Large research projects can generate hundreds of data files. Short descriptive file names and a simple file hierarchy make these files easier to navigate and locate.  Set up conventions for your project, document them for all team members, and be consistent.

Download file naming best practices as a PDF

Recommended conventions:

Denote dates in YYYYMMDD format

DO: Use 20140403

DON’T: Use 04032013

BECAUSE: Computers sort YYYYMMDD in chronological order.


Use a short unique identifier (e.g. Project Name or Grant #)


DON’T: Centre for Hip Health and Mobility

BECAUSE: Short filenames prevent the need for side scrolling and column adjustment.

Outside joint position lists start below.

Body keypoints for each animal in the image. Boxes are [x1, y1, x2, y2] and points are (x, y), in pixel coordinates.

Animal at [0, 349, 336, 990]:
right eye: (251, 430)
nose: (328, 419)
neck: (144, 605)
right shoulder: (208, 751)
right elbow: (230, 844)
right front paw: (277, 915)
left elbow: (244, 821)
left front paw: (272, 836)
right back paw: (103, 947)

Include a summary of content (e.g. Questionnaire or GrantProposal) as part of the file name

DO: FileNm_Guidelines_20140409_v01.docx

DON’T: FileNm_20140409.docx

BECAUSE: Files will be easier to find.


Use _ as delimiters. Avoid these special characters: & , * % # * ( ) ! @$ ^ ~ ‘ { } [ ] ? < > –

DO: FileNm_Guidelines_20140409_v01.docx

DON’T: FileNm Guidelines 2014 04 09 v01.docx

BECAUSE: Different computer systems handle special characters differently – filing order, etc.

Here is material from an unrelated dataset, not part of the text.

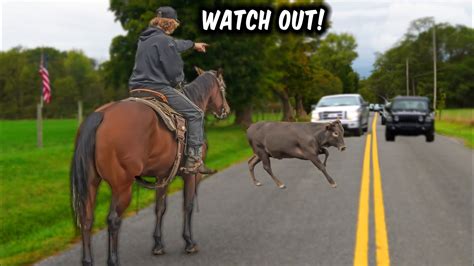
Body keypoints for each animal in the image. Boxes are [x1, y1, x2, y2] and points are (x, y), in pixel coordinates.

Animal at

Keep track of document versions either sequentially (e.g. v01, v02,) or with a unique date and time ( e.g. 20140403_1800)

DO: FileNm_Guidelines_20140409_v01.docx

DON’T: FileNm_Guidelines_20140409_Review.docx AND FileNm_Guidelines_20140409_Investigation.docx

BECAUSE: Two years from now, you won’t remember what you meant.

Make folder hierarchies as simple as possible

DO: F:/ Env/LIBR/DataMgmt_FileFormats_20140409_v01.docx

DON’T: F:/Environment/Library/Woodward/Data/Education/Materials/Draft/2014/04/-DataMgmt_FileFormats_20140409_v01.docx

BECAUSE: Complex folder hierarchies are harder to navigate and offer more opportunities for filing errors. System back-ups may take longer.